- **Records shown**:
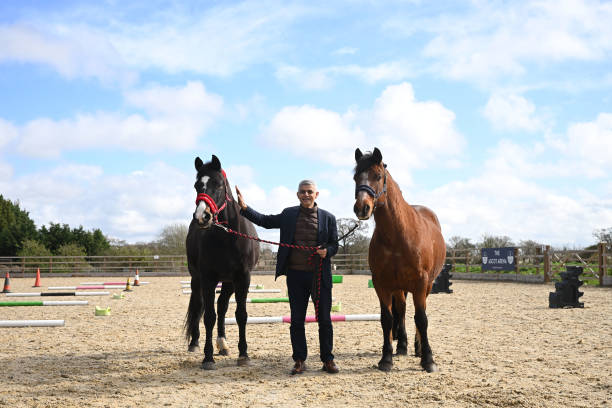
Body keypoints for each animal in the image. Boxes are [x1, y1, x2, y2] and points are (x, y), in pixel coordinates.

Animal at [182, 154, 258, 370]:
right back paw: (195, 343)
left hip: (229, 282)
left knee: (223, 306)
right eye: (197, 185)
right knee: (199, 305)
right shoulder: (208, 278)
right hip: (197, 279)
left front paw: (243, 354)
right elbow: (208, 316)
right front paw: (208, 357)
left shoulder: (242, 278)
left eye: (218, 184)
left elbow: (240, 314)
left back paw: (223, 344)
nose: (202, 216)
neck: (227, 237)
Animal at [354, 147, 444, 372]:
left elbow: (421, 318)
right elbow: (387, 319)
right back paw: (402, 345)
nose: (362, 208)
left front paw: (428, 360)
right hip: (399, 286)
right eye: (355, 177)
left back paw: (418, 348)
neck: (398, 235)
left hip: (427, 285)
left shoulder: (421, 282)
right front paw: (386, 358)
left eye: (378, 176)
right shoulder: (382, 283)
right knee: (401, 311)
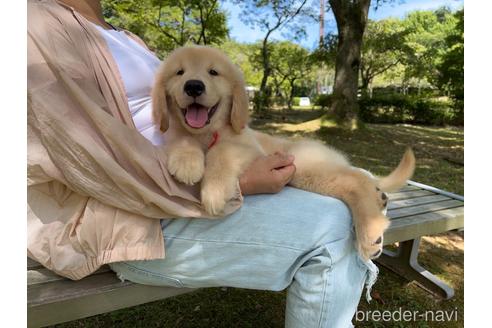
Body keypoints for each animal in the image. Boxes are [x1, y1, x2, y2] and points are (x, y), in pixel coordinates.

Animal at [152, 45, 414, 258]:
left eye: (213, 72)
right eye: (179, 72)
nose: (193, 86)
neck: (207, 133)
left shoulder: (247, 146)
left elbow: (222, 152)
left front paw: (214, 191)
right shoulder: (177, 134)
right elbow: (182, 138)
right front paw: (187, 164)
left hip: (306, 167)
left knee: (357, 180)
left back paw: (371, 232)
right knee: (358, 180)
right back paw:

---

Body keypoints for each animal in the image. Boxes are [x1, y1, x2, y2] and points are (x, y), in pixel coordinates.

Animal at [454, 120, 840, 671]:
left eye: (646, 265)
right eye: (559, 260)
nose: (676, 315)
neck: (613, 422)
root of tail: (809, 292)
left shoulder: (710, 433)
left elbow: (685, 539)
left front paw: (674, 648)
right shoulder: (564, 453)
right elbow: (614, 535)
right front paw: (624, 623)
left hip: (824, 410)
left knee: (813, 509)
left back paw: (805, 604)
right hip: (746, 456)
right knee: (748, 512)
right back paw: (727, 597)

- **What is required**: Return all lines of the material above in which the word "shoulder" occurs.

- **Answer to this task**:
right shoulder: (208, 278)
left shoulder: (242, 278)
left shoulder: (421, 282)
right shoulder: (382, 283)
left shoulder: (247, 146)
right shoulder: (177, 134)
left shoulder: (710, 433)
right shoulder: (564, 453)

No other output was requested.